Rosy:
Andrew
If you got over your puerile inverse-snobbery for just long enough to give our criticisms of your system serious consideration, you would do one of two things. Either you would strengthen your argument immeasurably, or alternatively (and I grant you I think it's more likely), you'd realise that your model is untenable and be able to go away and refine it/not spend the rest of your life beating your head against the internet.
If you don't address this very specific question, you will be a fool in ways that have nothing to do with academic qualifications one way or another, but everything to do with blind arrogance.
But we know that cavitation takes place all of the time and that any break in the bead of the imagined cohesion tension generated by a flimsy leaf flapping around in the breeze would render the whole process redundant. Yet the tree appears to not be affected by the constant cavitations, which can be heard cracking with a standard stethoscope. But that’s accepted and to be expected in a belief -based system.
Bunk. Trees grow outward, too, you know. They grow new xylem and phloem tissue which is filled with fluid as the cells grow. Sure some of them break, that's why new ones are required.
Plus of course you've shown (bully for you) that even with an enormous diameter tube (relative to a xylem) it is perfectly possible to raise a column of water above 10 m (not an equilibrium system, but then life has very few equilibrium systems), and given a much finer column and therefore very different surface behaviour between the xylem fluid and the inner surface of the xylem, your "argument from incredulity" doesn't wash there.
Just because you don't believe it can happen, doesn't mean it doesn't.

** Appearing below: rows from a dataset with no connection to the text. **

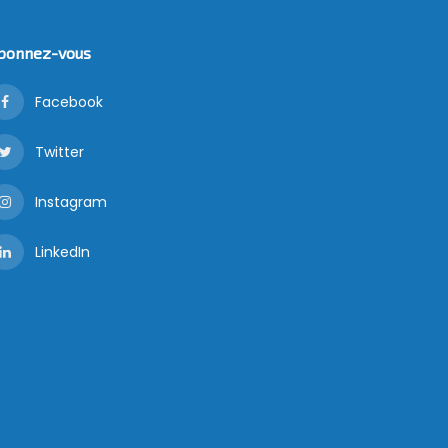
bonnez-vous
Facebook
Twitter
Instagram
LinkedIn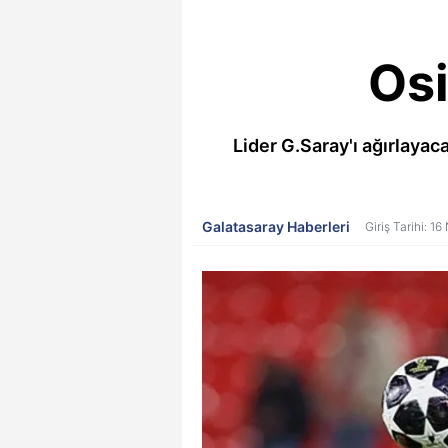
Os
Lider G.Saray'ı ağırlayac
Galatasaray Haberleri
Giriş Tarihi: 1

On the other hand if the energy accounting doesn't work out you better have a pretty damn good explanation because you've just declared all trees to be perpetual motion machines on a grand scale.
Your inclined bed theory has nothing to do with trees and might stand a better chance of not "being ignored by people who should know better" if you made at least some effort not to come across as a fool. After all, the first google result for "Andrew K Fletcher" (and therefore the first thing someone wanting to find out more about this person who's sent them information about his new theory for solving all of medicine), is your Naked Scientist Forum profile. Which will bring them straight here. The majority of people in the category of "people who should know better" are likely to feel much as I do about your total refusal to interact with our very specific criticisms of your pet theory.